Можно надеяться, что съезд большей части европейских государей в Париже не останется без последствий для прочного обеспечения и на будущее время спокойствия Европы и что при этом случае явится возможность предрешить многие из политических вопросов, занимающих всеобщее внимание. В числе таковых вопросов, бесспорно, на первом плане являются вопрос восточный и пересмотр парижского трактата 1856 года.

Трактат этот, считавшийся одним из важнейших последнего времени, теперь совершенно уже утратил свое значение, так как на деле оказалось, что он не в состоянии упрочить существование одряхлевшей и не имеющей в себе [133] никакой жизненности Турецкой империи. Западная Европа надеялась, что, ослабив этим трактатом прямое влияние России на восток, упрочится политическая самостоятельность Турции; но на деле вышло иное: внутренний порядок в Турции нисколько не улучшился; волнение христианского населения против турецкого господства продолжалось непрерывно, и не усмиренное до сих пор восстание кандиотов лучше всего показывает, до какого ожесточения может дойти борьба христиан с их притеснителями. Очевидно, что такой порядок дел неизбежно должен вызвать вмешательство европейских держав и вполне показывает как бесполезность результатов восточной войны, так и несостоятельность трактата 1856 года.

__Короткая задача A__: Согласуются ли с текстом о парижском трактате 1856 года следующие утверждения: (i) трактат утратил свое значение; (ii) внутренний порядок в Турции после трактата улучшился; (iii) восстание кандиотов уже усмирено? На каждое ответьте «да» или «нет» и приведите решающие слова текста дословно.
Текст и строки данных никак не связаны друг с другом.

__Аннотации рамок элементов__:
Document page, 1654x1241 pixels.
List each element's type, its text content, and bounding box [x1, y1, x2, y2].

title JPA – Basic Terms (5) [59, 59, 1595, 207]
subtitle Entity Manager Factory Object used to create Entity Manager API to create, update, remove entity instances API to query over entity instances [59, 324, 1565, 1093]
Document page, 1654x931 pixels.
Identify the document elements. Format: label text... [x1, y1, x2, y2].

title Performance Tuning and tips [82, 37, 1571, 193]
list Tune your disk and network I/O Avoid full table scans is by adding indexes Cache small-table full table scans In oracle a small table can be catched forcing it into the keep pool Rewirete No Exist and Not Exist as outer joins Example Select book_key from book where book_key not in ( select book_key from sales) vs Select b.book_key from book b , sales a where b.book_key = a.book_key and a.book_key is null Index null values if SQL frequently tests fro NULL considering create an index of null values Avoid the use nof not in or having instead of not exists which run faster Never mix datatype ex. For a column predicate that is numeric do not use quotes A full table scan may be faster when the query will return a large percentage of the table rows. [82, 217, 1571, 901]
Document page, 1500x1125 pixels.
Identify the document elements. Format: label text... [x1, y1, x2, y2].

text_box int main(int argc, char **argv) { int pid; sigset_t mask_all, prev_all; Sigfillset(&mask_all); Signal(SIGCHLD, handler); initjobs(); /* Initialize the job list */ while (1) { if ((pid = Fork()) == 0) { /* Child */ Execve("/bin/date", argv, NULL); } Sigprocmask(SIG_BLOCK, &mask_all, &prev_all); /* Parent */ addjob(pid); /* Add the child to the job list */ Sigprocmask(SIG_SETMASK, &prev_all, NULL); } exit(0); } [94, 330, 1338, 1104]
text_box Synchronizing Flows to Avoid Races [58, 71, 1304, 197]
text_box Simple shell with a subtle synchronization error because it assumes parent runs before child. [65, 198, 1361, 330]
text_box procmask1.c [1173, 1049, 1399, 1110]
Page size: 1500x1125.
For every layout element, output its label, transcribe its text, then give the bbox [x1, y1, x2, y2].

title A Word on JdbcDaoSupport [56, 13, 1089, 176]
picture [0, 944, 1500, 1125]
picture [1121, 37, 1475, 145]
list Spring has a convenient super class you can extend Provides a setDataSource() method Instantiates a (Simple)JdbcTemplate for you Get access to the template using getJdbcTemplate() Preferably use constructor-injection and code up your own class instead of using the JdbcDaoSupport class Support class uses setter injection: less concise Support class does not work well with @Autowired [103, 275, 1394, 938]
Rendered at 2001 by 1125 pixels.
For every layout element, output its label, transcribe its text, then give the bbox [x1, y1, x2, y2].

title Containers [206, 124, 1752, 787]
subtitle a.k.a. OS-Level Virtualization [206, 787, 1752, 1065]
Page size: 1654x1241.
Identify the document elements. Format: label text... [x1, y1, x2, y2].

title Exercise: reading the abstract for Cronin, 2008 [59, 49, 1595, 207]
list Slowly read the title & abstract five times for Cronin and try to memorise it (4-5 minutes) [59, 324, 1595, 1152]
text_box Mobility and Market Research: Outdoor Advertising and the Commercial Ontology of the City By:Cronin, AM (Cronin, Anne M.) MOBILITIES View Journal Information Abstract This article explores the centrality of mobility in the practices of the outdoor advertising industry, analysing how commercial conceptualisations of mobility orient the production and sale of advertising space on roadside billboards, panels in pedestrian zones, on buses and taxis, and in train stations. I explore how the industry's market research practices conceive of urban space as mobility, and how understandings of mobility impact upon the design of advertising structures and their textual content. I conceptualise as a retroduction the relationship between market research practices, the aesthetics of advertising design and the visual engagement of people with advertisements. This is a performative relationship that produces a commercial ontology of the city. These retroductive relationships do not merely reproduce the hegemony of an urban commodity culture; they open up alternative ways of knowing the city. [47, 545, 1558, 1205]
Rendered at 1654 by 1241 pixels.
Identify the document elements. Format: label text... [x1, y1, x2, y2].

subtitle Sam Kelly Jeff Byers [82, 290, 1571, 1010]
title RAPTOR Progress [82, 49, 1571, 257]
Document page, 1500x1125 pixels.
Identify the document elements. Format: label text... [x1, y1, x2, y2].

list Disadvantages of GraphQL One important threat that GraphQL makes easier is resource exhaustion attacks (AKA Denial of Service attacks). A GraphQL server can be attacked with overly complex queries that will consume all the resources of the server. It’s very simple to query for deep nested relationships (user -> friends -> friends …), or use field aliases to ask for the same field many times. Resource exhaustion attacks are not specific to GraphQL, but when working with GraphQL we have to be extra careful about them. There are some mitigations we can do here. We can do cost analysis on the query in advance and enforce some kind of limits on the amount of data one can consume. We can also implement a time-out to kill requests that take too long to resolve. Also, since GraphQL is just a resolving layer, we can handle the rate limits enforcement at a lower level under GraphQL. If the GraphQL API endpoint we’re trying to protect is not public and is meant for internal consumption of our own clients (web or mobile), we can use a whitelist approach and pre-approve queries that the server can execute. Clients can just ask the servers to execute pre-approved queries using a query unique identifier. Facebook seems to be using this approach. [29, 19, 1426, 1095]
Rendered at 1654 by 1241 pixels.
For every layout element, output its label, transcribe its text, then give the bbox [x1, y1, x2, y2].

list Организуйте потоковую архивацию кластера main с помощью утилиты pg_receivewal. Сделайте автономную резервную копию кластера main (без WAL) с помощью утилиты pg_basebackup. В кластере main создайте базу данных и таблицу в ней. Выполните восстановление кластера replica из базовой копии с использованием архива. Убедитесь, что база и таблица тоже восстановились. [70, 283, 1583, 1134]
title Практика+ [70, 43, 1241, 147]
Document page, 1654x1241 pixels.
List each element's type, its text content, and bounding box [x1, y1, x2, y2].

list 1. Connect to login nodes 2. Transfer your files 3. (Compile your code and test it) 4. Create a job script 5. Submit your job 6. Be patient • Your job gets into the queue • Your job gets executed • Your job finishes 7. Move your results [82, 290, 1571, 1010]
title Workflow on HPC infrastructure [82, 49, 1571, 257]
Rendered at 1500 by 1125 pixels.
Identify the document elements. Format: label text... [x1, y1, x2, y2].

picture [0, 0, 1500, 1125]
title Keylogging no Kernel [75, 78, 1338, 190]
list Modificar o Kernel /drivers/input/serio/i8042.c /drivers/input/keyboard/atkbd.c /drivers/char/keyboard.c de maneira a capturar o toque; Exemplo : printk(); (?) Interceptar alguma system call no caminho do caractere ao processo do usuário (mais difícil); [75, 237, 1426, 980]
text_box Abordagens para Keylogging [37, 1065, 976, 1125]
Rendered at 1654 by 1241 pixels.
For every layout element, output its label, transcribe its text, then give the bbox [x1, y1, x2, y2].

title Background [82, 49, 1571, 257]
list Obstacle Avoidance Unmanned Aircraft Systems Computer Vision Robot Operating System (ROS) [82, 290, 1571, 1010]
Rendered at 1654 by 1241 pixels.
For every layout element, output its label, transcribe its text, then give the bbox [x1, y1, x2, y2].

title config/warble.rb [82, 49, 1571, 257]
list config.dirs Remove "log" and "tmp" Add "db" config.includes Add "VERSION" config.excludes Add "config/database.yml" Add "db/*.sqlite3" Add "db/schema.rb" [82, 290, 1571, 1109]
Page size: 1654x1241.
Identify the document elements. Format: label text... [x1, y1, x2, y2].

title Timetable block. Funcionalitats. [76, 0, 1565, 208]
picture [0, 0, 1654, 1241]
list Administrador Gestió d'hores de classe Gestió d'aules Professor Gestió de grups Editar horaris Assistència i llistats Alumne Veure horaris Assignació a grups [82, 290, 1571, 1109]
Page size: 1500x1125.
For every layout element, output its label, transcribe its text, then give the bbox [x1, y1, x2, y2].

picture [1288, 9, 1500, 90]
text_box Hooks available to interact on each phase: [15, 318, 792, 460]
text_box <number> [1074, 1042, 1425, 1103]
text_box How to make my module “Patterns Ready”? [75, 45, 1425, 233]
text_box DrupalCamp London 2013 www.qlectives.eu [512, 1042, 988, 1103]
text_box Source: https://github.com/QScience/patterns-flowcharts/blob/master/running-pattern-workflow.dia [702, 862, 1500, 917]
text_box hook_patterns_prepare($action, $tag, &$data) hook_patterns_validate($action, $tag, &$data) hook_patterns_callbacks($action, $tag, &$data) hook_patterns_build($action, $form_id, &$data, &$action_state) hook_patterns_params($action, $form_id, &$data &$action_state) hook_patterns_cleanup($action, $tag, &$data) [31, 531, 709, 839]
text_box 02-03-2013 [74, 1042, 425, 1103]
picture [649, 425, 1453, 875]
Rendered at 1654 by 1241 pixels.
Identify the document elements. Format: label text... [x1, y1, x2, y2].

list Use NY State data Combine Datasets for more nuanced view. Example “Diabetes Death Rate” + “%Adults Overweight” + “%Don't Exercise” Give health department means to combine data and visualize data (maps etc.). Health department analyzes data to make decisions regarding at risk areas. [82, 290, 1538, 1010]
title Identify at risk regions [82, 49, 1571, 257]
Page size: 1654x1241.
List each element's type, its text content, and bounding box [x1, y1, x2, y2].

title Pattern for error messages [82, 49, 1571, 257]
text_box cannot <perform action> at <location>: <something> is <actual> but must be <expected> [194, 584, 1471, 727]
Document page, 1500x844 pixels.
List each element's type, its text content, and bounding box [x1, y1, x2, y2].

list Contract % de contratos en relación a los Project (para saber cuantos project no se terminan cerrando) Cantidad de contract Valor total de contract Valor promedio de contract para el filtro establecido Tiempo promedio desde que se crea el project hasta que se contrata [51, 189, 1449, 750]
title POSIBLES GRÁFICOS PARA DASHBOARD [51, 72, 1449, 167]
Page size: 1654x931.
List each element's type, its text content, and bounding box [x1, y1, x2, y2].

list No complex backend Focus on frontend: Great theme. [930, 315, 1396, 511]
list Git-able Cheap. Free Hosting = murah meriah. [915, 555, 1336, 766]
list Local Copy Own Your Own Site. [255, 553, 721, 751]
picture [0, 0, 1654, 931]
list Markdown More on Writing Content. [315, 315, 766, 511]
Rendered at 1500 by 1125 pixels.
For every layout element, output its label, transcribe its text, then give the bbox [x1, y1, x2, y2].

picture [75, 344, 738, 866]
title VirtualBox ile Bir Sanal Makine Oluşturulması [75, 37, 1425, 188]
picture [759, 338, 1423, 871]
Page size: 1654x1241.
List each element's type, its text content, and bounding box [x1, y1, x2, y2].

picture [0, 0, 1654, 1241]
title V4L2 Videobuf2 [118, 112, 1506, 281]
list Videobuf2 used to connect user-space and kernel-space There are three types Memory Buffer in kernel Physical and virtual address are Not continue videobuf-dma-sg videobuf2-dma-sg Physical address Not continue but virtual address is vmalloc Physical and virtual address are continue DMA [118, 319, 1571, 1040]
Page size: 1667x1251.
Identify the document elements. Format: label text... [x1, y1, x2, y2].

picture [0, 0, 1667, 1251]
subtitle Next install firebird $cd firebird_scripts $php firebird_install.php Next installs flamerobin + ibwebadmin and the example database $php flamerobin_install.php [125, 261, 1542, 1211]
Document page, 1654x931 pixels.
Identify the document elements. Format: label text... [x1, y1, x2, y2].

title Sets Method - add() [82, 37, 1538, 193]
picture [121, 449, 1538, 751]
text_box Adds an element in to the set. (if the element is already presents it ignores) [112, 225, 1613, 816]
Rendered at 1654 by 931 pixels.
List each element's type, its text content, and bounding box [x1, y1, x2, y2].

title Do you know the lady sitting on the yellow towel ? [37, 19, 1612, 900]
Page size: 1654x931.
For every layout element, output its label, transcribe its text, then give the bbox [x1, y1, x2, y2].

__Короткая задача B__: Поменяйте «Rendered» на «Displayed» во всех строках данных от строки с «Rendered at 1654 by 931 pixels.» до последней строки данных включительно. Выпишите только эти строки, больше ничего в них не меняя.

__Решение задачи A__:
(i) Да: «теперь совершенно уже утратил свое значение».
(ii) Нет: «внутренний порядок в Турции нисколько не улучшился».
(iii) Нет: «не усмиренное до сих пор восстание кандиотов».

__Решение задачи B__:
Displayed at 1654 by 931 pixels.
List each element's type, its text content, and bounding box [x1, y1, x2, y2].

title Do you know the lady sitting on the yellow towel ? [37, 19, 1612, 900]
Page size: 1654x931.
For every layout element, output its label, transcribe its text, then give the bbox [x1, y1, x2, y2].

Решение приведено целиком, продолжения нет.